Directions for this task
The copy has to match the records word for word and include no pictures.

Input
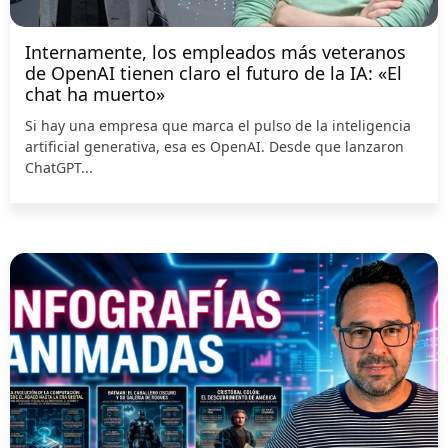
Internamente, los empleados más veteranos
de OpenAI tienen claro el futuro de la IA: «El
chat ha muerto»
Si hay una empresa que marca el pulso de la inteligencia
artificial generativa, esa es OpenAI. Desde que lanzaron
ChatGPT...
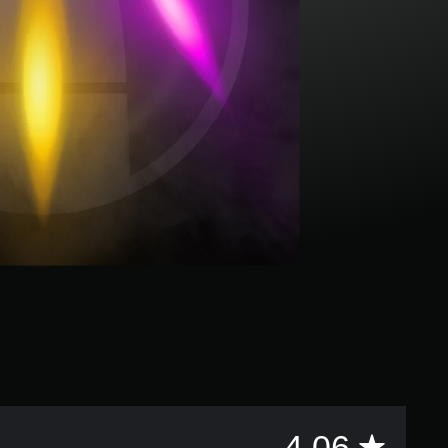
評
4.06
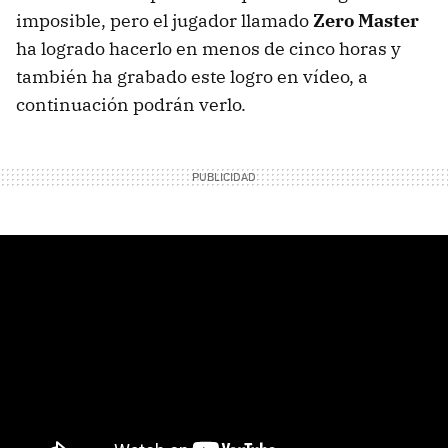
imposible, pero el jugador llamado
Zero Master
ha logrado hacerlo en menos de cinco horas y
también ha grabado este logro en vídeo, a
continuación podrán verlo.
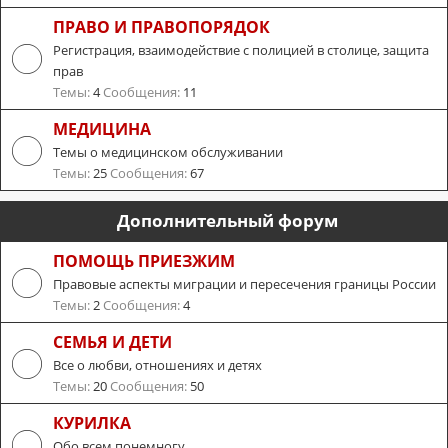
ПРАВО И ПРАВОПОРЯДОК
Регистрация, взаимодействие с полицией в столице, защита
прав
Темы:
4
Сообщения:
11
МЕДИЦИНА
Темы о медицинском обслуживании
Темы:
25
Сообщения:
67
Дополнительный форум
ПОМОЩЬ ПРИЕЗЖИМ
Правовые аспекты миграции и пересечения границы России
Темы:
2
Сообщения:
4
СЕМЬЯ И ДЕТИ
Все о любви, отношениях и детях
Темы:
20
Сообщения:
50
КУРИЛКА
Обо всем понемногу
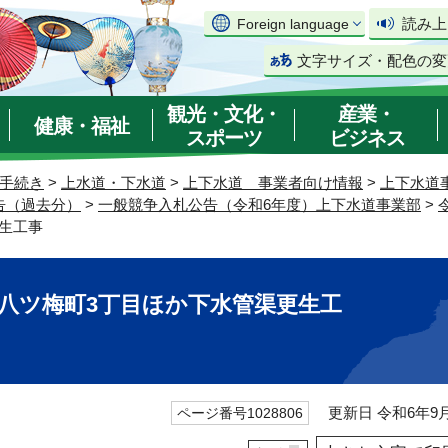
読み上
Foreign language
文字サイズ・配色の変
観光・文化・
産業・
健康・福祉
スポーツ
ビジネス
手続き
>
上水道・下水道
>
上下水道 事業者向け情報
>
上下水道
告（過去分）
>
一般競争入札公告（令和6年度）上下水道事業部
>
更生工事
9 八ツ梅町3丁目ほか下水管渠更生工
更新日 令和6年9月
ページ番号1028806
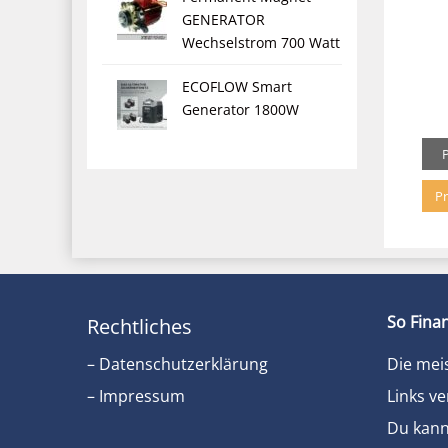
GENERATOR
Wechselstrom 700 Watt
ECOFLOW Smart
Generator 1800W
Pr
So Finan
Rechtliches
– Datenschutzerklärung
Die mei
– Impressum
Links ve
Du kanns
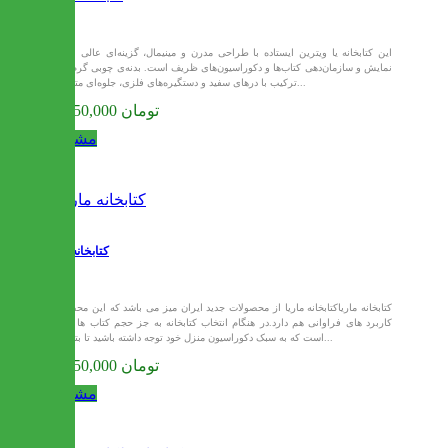
این کتابخانه یا ویترین ایستاده با طراحی مدرن و مینیمال، گزینه‌ای عالی برای
نمایش و سازمان‌دهی کتاب‌ها و دکوراسیون‌های ظریف است. بدنه‌ی چوبی گرم، در
ترکیب با درهای سفید و دستگیره‌های فلزی، جلوه‌ای متعادل...
21,450,000 تومان
مشاهده
کتابخانه ماریا
کتابخانه ماریاکتابخانه ماریا از محصولات جدید ایران میز می باشد که این محصول
کاربرد های فراوانی هم دارد.در هنگام انتخاب کتابخانه به جز حجم کتاب ها بهتر
است که به سبک دکوراسیون منزل خود توجه داشته باشید تا بتوانید...
21,450,000 تومان
مشاهده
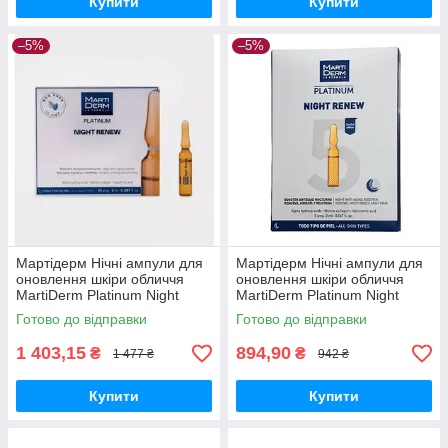
Купити
Купити
–5%
–5%
Мартідерм Нічні ампули для
Мартідерм Нічні ампули для
оновлення шкіри обличчя
оновлення шкіри обличчя
MartiDerm Platinum Night
MartiDerm Platinum Night
Renew Ampollas 10 амп
Renew 5 амп*2 мл
Готово до відправки
Готово до відправки
1 403,15
894,90
₴
₴
1 477 ₴
942 ₴
Купити
Купити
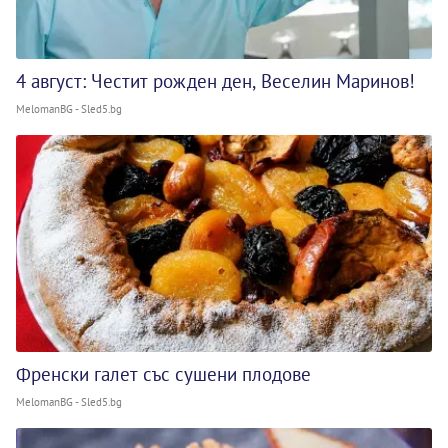
4 август: Честит рожден ден, Веселин Маринов!
MelomanBG - Sled5.bg
Френски галет със сушени плодове
MelomanBG - Sled5.bg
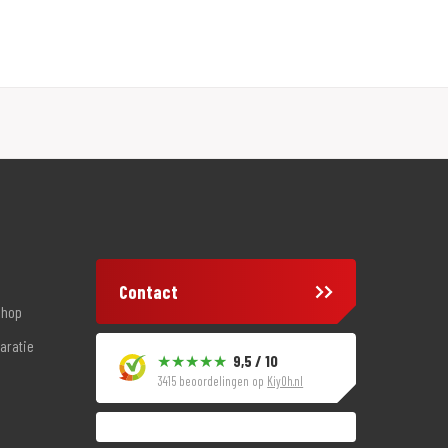
Contact
shop
aratie
9,5 / 10
3415 beoordelingen op
KiyOh.nl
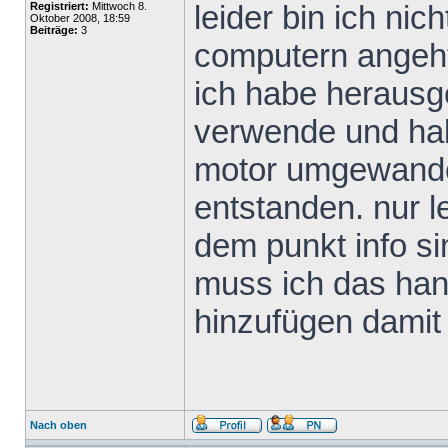
leider bin ich ni
Registriert:
Mittwoch 8.
Oktober 2008, 18:59
Beiträge:
3
computern angeht
ich habe heraus
verwende und habe
motor umgewandelt
entstanden. nur le
dem punkt info s
muss ich das ha
hinzufügen damit 
Nach oben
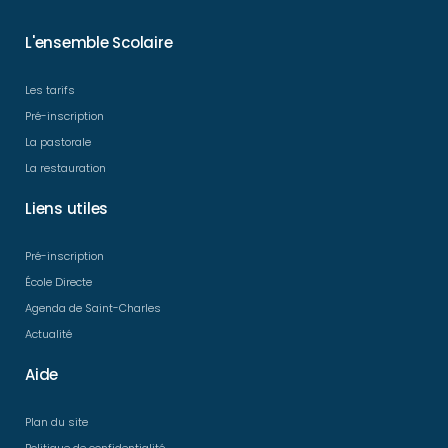
L'ensemble Scolaire
Les tarifs
Pré-inscription
La pastorale
La restauration
Liens utiles
Pré-inscription
École Directe
Agenda de Saint-Charles​
Actualité
Aide
Plan du site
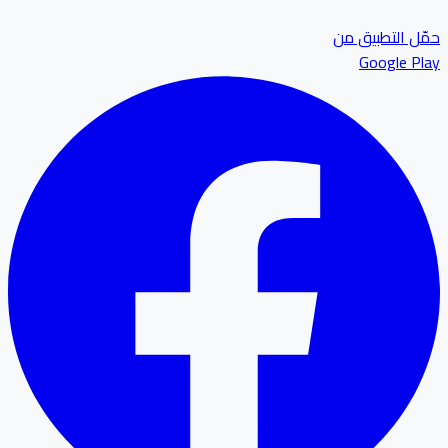
ل التطبيق من
Google P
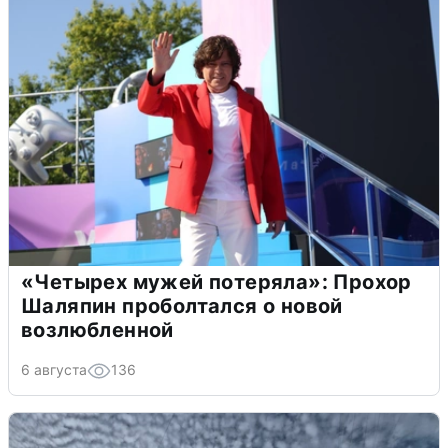
«Четырех мужей потеряла»: Прохор
Шаляпин проболтался о новой
возлюбленной
6 августа
136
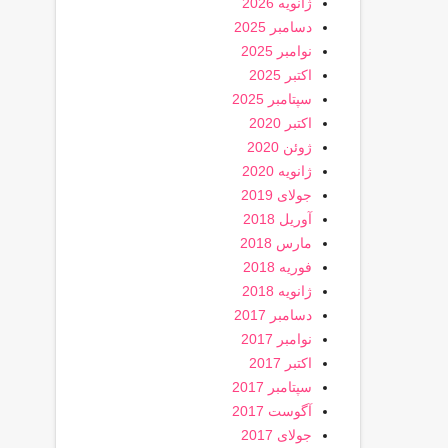
ژانویه 2026
دسامبر 2025
نوامبر 2025
اکتبر 2025
سپتامبر 2025
اکتبر 2020
ژوئن 2020
ژانویه 2020
جولای 2019
آوریل 2018
مارس 2018
فوریه 2018
ژانویه 2018
دسامبر 2017
نوامبر 2017
اکتبر 2017
سپتامبر 2017
آگوست 2017
جولای 2017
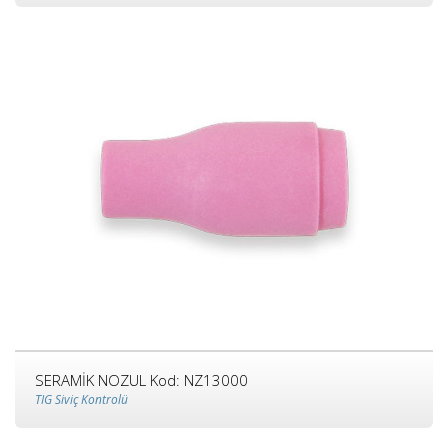
SERAMİK NOZUL Kod: NZ13000
TIG Siviç Kontrolü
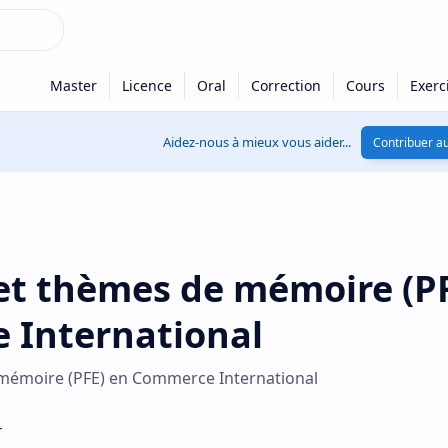
Aidez-nous à mieux vous aider...
Contribuer au
 et thèmes de mémoire (P
 International
 mémoire (PFE) en Commerce International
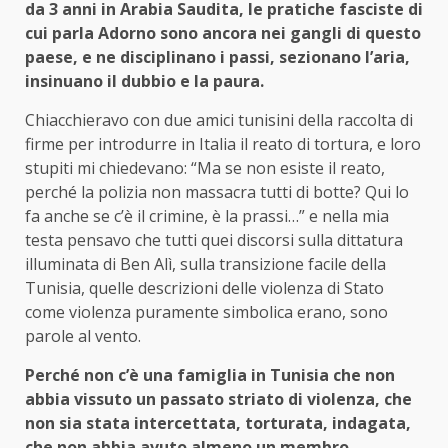
da 3 anni in Arabia Saudita, le pratiche fasciste di
cui parla Adorno sono ancora nei gangli di questo
paese, e ne disciplinano i passi, sezionano l’aria,
insinuano il dubbio e la paura.
Chiacchieravo con due amici tunisini della raccolta di
firme per introdurre in Italia il reato di tortura, e loro
stupiti mi chiedevano: “Ma se non esiste il reato,
perché la polizia non massacra tutti di botte? Qui lo
fa anche se c’è il crimine, è la prassi…” e nella mia
testa pensavo che tutti quei discorsi sulla dittatura
illuminata di Ben Alì, sulla transizione facile della
Tunisia, quelle descrizioni delle violenza di Stato
come violenza puramente simbolica erano, sono
parole al vento.
Perché non c’è una famiglia in Tunisia che non
abbia vissuto un passato striato di violenza, che
non sia stata intercettata, torturata, indagata,
che non abbia avuto almeno un membro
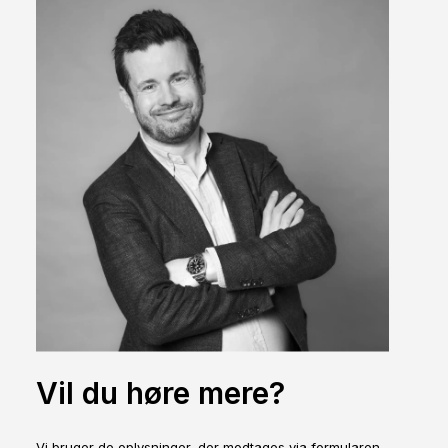
Vil du høre mere?
Vi bruger de oplysninger, der modtages via formularen,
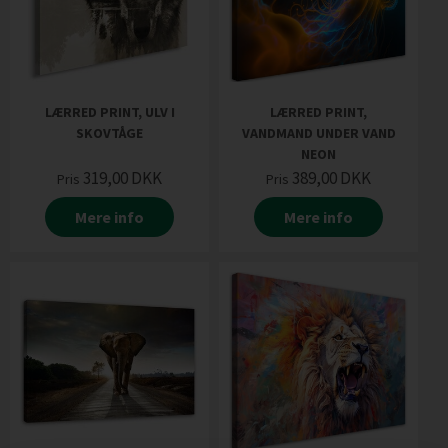
LÆRRED PRINT, ULV I
LÆRRED PRINT,
SKOVTÅGE
VANDMAND UNDER VAND
NEON
319,00
DKK
389,00
DKK
Pris
Pris
Mere info
Mere info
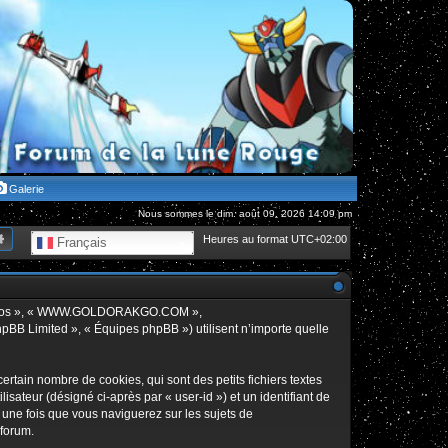
Galerie
Nous sommes le dim. août 09, 2026 14:09 pm
hercher
Recherche avancée
Heures au format
UTC+02:00
Français
», « nos », « WWW.GOLDORAKGO.COM »,
hpBB Limited », « Équipes phpBB ») utilisent n’importe quelle
in nombre de cookies, qui sont des petits fichiers textes
isateur (désigné ci-après par « user-id ») et un identifiant de
 une fois que vous naviguerez sur les sujets de
 forum.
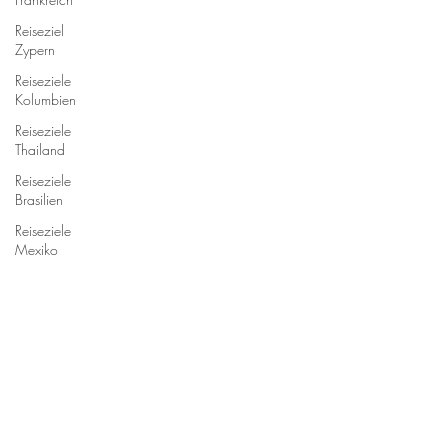
Reiseziel
Zypern
Reiseziele
Kolumbien
Reiseziele
Thailand
Reiseziele
Brasilien
Reiseziele
Mexiko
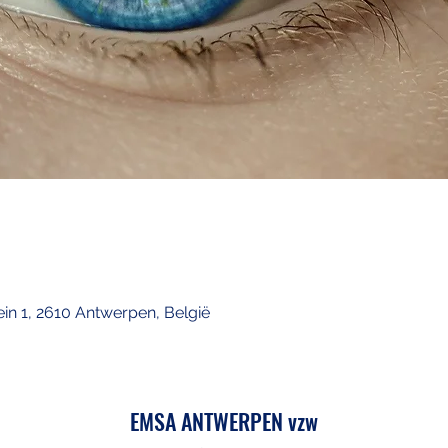
ein 1, 2610 Antwerpen, België
EMSA ANTWERPEN vzw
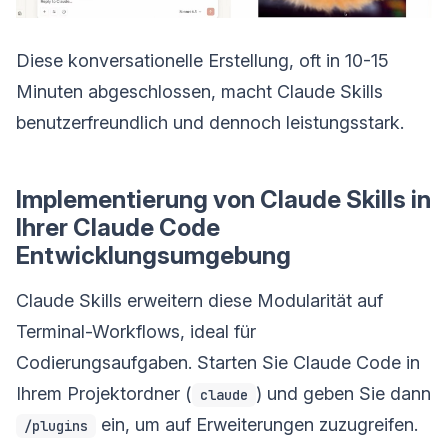
Diese konversationelle Erstellung, oft in 10-15
Minuten abgeschlossen, macht Claude Skills
benutzerfreundlich und dennoch leistungsstark.
Implementierung von Claude Skills in
Ihrer Claude Code
Entwicklungsumgebung
Claude Skills erweitern diese Modularität auf
Terminal-Workflows, ideal für
Codierungsaufgaben. Starten Sie Claude Code in
Ihrem Projektordner (
) und geben Sie dann
claude
ein, um auf Erweiterungen zuzugreifen.
/plugins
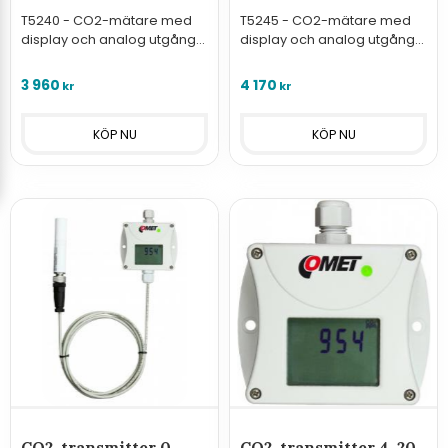
T5240 - CO2-mätare med
T5245 - CO2-mätare med
display och analog utgång
display och analog utgång
0-10V för övervakning av
0-10V för övervakning av
luftkvalitet.
luftkvalitet i ventilationskanal.
3 960
4 170
kr
kr
CO2-transmitter 0-
CO2-transmitter 4-20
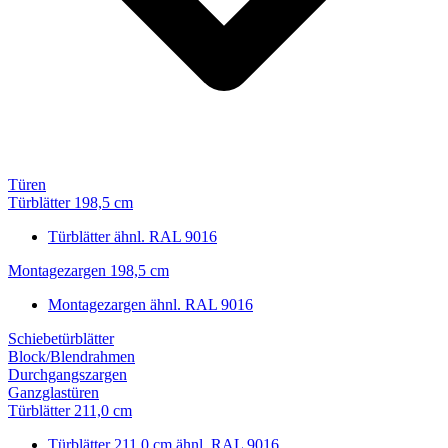
Türen
Türblätter 198,5 cm
Türblätter ähnl. RAL 9016
Montagezargen 198,5 cm
Montagezargen ähnl. RAL 9016
Schiebetürblätter
Block/Blendrahmen
Durchgangszargen
Ganzglastüren
Türblätter 211,0 cm
Türblätter 211,0 cm ähnl. RAL 9016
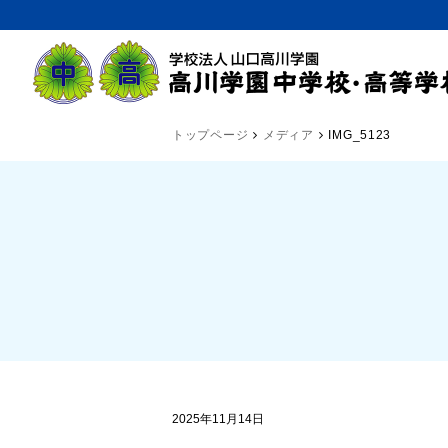
トップページ
メディア
IMG_5123
2025年11月14日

Expected output
Internamente, los empleados más veteranos
de OpenAI tienen claro el futuro de la IA: «El
chat ha muerto»
Si hay una empresa que marca el pulso de la inteligencia
artificial generativa, esa es OpenAI. Desde que lanzaron
ChatGPT...
評
4.06
imposible, pero el jugador llamado
Zero Master
ha logrado hacerlo en menos de cinco horas y
también ha grabado este logro en vídeo, a
continuación podrán verlo.
ПРАВО И ПРАВОПОРЯДОК
Регистрация, взаимодействие с полицией в столице, защита
прав
Темы:
4
Сообщения:
11
МЕДИЦИНА
Темы о медицинском обслуживании
Темы:
25
Сообщения:
67
Дополнительный форум
ПОМОЩЬ ПРИЕЗЖИМ
Правовые аспекты миграции и пересечения границы России
Темы:
2
Сообщения:
4
СЕМЬЯ И ДЕТИ
Все о любви, отношениях и детях
Темы:
20
Сообщения:
50
КУРИЛКА
Обо всем понемногу
読み上
Foreign language
文字サイズ・配色の変
観光・文化・
産業・
健康・福祉
スポーツ
ビジネス
手続き
>
上水道・下水道
>
上下水道 事業者向け情報
>
上下水道
告（過去分）
>
一般競争入札公告（令和6年度）上下水道事業部
>
更生工事
9 八ツ梅町3丁目ほか下水管渠更生工
更新日 令和6年9月
ページ番号1028806
GENERATOR
Wechselstrom 700 Watt
ECOFLOW Smart
Generator 1800W
Pr
So Finan
Rechtliches
– Datenschutzerklärung
Die mei
– Impressum
Links ve
Du kanns
این کتابخانه یا ویترین ایستاده با طراحی مدرن و مینیمال، گزینه‌ای عالی برای
نمایش و سازمان‌دهی کتاب‌ها و دکوراسیون‌های ظریف است. بدنه‌ی چوبی گرم، در
ترکیب با درهای سفید و دستگیره‌های فلزی، جلوه‌ای متعادل...
21,450,000 تومان
مشاهده
کتابخانه ماریا
کتابخانه ماریاکتابخانه ماریا از محصولات جدید ایران میز می باشد که این محصول
کاربرد های فراوانی هم دارد.در هنگام انتخاب کتابخانه به جز حجم کتاب ها بهتر
است که به سبک دکوراسیون منزل خود توجه داشته باشید تا بتوانید...
21,450,000 تومان
مشاهده
Купити
Купити
–5%
–5%
Мартідерм Нічні ампули для
Мартідерм Нічні ампули для
оновлення шкіри обличчя
оновлення шкіри обличчя
MartiDerm Platinum Night
MartiDerm Platinum Night
Renew Ampollas 10 амп
Renew 5 амп*2 мл
Готово до відправки
Готово до відправки
1 403,15
894,90
₴
₴
1 477 ₴
942 ₴
Купити
Купити
4 август: Честит рожден ден, Веселин Маринов!
MelomanBG - Sled5.bg
Френски галет със сушени плодове
MelomanBG - Sled5.bg
Contact
shop
aratie
9,5 / 10
3415 beoordelingen op
KiyOh.nl
leider bin ich ni
Registriert:
Mittwoch 8.
Oktober 2008, 18:59
Beiträge:
3
computern angeht
ich habe heraus
verwende und habe
motor umgewandelt
entstanden. nur le
dem punkt info s
muss ich das ha
hinzufügen damit 
Nach oben
L'ensemble Scolaire
Les tarifs
Pré-inscription
La pastorale
La restauration
Liens utiles
Pré-inscription
École Directe
Agenda de Saint-Charles​
Actualité
Aide
Plan du site
ل التطبيق من
Google P
«Четырех мужей потеряла»: Прохор
Шаляпин проболтался о новой
возлюбленной
6 августа
136
ژانویه 2026
دسامبر 2025
نوامبر 2025
اکتبر 2025
سپتامبر 2025
اکتبر 2020
ژوئن 2020
ژانویه 2020
جولای 2019
آوریل 2018
مارس 2018
فوریه 2018
ژانویه 2018
دسامبر 2017
نوامبر 2017
اکتبر 2017
سپتامبر 2017
آگوست 2017
جولای 2017
SERAMİK NOZUL Kod: NZ13000
TIG Siviç Kontrolü
Aidez-nous à mieux vous aider...
Contribuer au
 et thèmes de mémoire (P
 International
 mémoire (PFE) en Commerce International
da 3 anni in Arabia Saudita, le pratiche fasciste di
cui parla Adorno sono ancora nei gangli di questo
paese, e ne disciplinano i passi, sezionano l’aria,
insinuano il dubbio e la paura.
Chiacchieravo con due amici tunisini della raccolta di
firme per introdurre in Italia il reato di tortura, e loro
stupiti mi chiedevano: “Ma se non esiste il reato,
perché la polizia non massacra tutti di botte? Qui lo
fa anche se c’è il crimine, è la prassi…” e nella mia
testa pensavo che tutti quei discorsi sulla dittatura
illuminata di Ben Alì, sulla transizione facile della
Tunisia, quelle descrizioni delle violenza di Stato
come violenza puramente simbolica erano, sono
parole al vento.
Perché non c’è una famiglia in Tunisia che non
abbia vissuto un passato striato di violenza, che
non sia stata intercettata, torturata, indagata,
che non abbia avuto almeno un membro
Vil du høre mere?
Vi bruger de oplysninger, der modtages via formularen,
LÆRRED PRINT, ULV I
LÆRRED PRINT,
SKOVTÅGE
VANDMAND UNDER VAND
NEON
319,00
DKK
389,00
DKK
Pris
Pris
Mere info
Mere info
Galerie
Nous sommes le dim. août 09, 2026 14:09 pm
hercher
Recherche avancée
Heures au format
UTC+02:00
Français
», « nos », « WWW.GOLDORAKGO.COM »,
hpBB Limited », « Équipes phpBB ») utilisent n’importe quelle
in nombre de cookies, qui sont des petits fichiers textes
isateur (désigné ci-après par « user-id ») et un identifiant de
 une fois que vous naviguerez sur les sujets de
 forum.
Reiseziel
Zypern
Reiseziele
Kolumbien
Reiseziele
Thailand
Reiseziele
Brasilien
Reiseziele
Mexiko
ein 1, 2610 Antwerpen, België
EMSA ANTWERPEN vzw
Diese konversationelle Erstellung, oft in 10-15
Minuten abgeschlossen, macht Claude Skills
benutzerfreundlich und dennoch leistungsstark.
Implementierung von Claude Skills in
Ihrer Claude Code
Entwicklungsumgebung
Claude Skills erweitern diese Modularität auf
Terminal-Workflows, ideal für
Codierungsaufgaben. Starten Sie Claude Code in
Ihrem Projektordner (
) und geben Sie dann
claude
ein, um auf Erweiterungen zuzugreifen.
/plugins
T5240 - CO2-mätare med
T5245 - CO2-mätare med
display och analog utgång
display och analog utgång
0-10V för övervakning av
0-10V för övervakning av
luftkvalitet.
luftkvalitet i ventilationskanal.
3 960
4 170
kr
kr
CO2-transmitter 0-
CO2-transmitter 4-20
Türen
Türblätter 198,5 cm
Türblätter ähnl. RAL 9016
Montagezargen 198,5 cm
Montagezargen ähnl. RAL 9016
Schiebetürblätter
Block/Blendrahmen
Durchgangszargen
Ganzglastüren
Türblätter 211,0 cm
Türblätter 211,0 cm ähnl. RAL 9016
トップページ
メディア
IMG_5123
2025年11月14日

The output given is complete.